For information only - not an official document
18 April 2015
Statement of UNODC Executive Director Yury Fedotov
Raising public awareness reduces the hunger for illicit goods
DOHA/VIENNA 18 April (UN Information Services) - We are all rightfully shocked by crime, but too often our own role is overlooked.
Many crimes are demand driven. Wildlife, timber, cultural property, counterfeit goods, and others, are trafficked thanks to the appetite for these goods.
Awareness of the immense damage caused by this need, and an understanding of the human cost and explicit links to sustainable development, can help reduce demand.
A demand for animal parts for pseudo-medical purposes, for example, can and does drive criminals to meet this hunger.
The interplay between crime and demand has resulted in an estimated 1,215 rhinos poached in South Africa in 2014. Over the last decade more than 1,000 rangers have been murdered trying to protect wildlife.
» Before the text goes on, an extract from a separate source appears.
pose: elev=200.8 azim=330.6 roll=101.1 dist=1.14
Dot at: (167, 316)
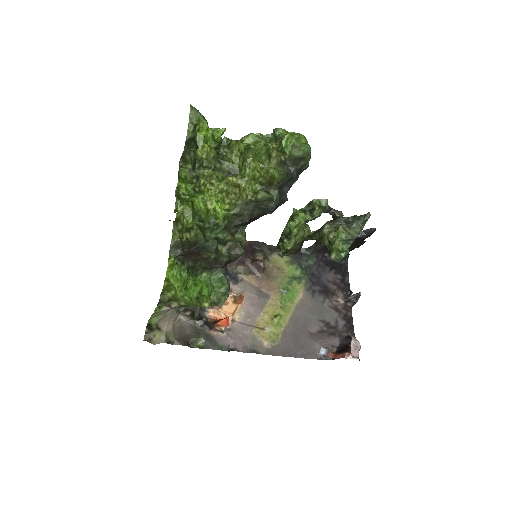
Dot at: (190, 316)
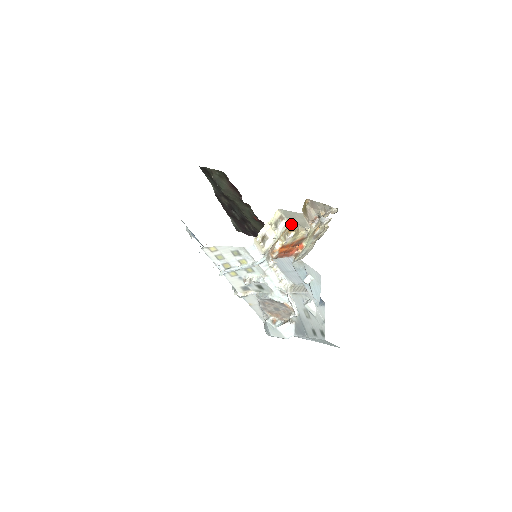
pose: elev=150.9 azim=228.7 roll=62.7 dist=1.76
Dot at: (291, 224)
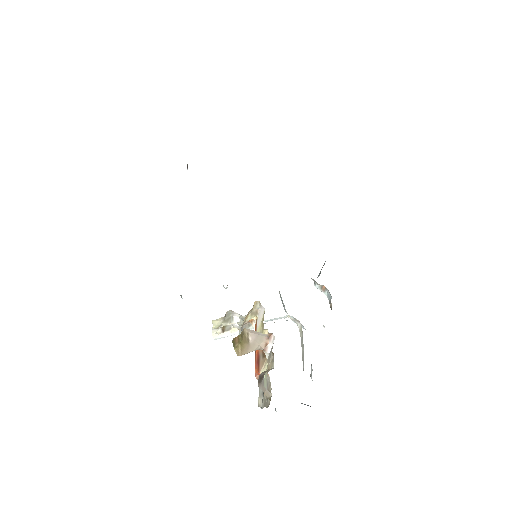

Advocacy, in all its many forms, is, therefore, not simply an addition to sound policy, it is a potent tool to address behavior.
The Doha Declaration, passed unanimously at the 13th Crime Congress, has sought to encourage greater public participation in crime prevention and criminal justice.
It states Member States shall endeavor to "develop awareness-raising programmes to convey key values based on the rule of law and supported by educational programmes."
The harmful supply and demand cycle must be broken; but this is only possible through campaigns that empower and educate and encourage us all to change attitudes and behavior.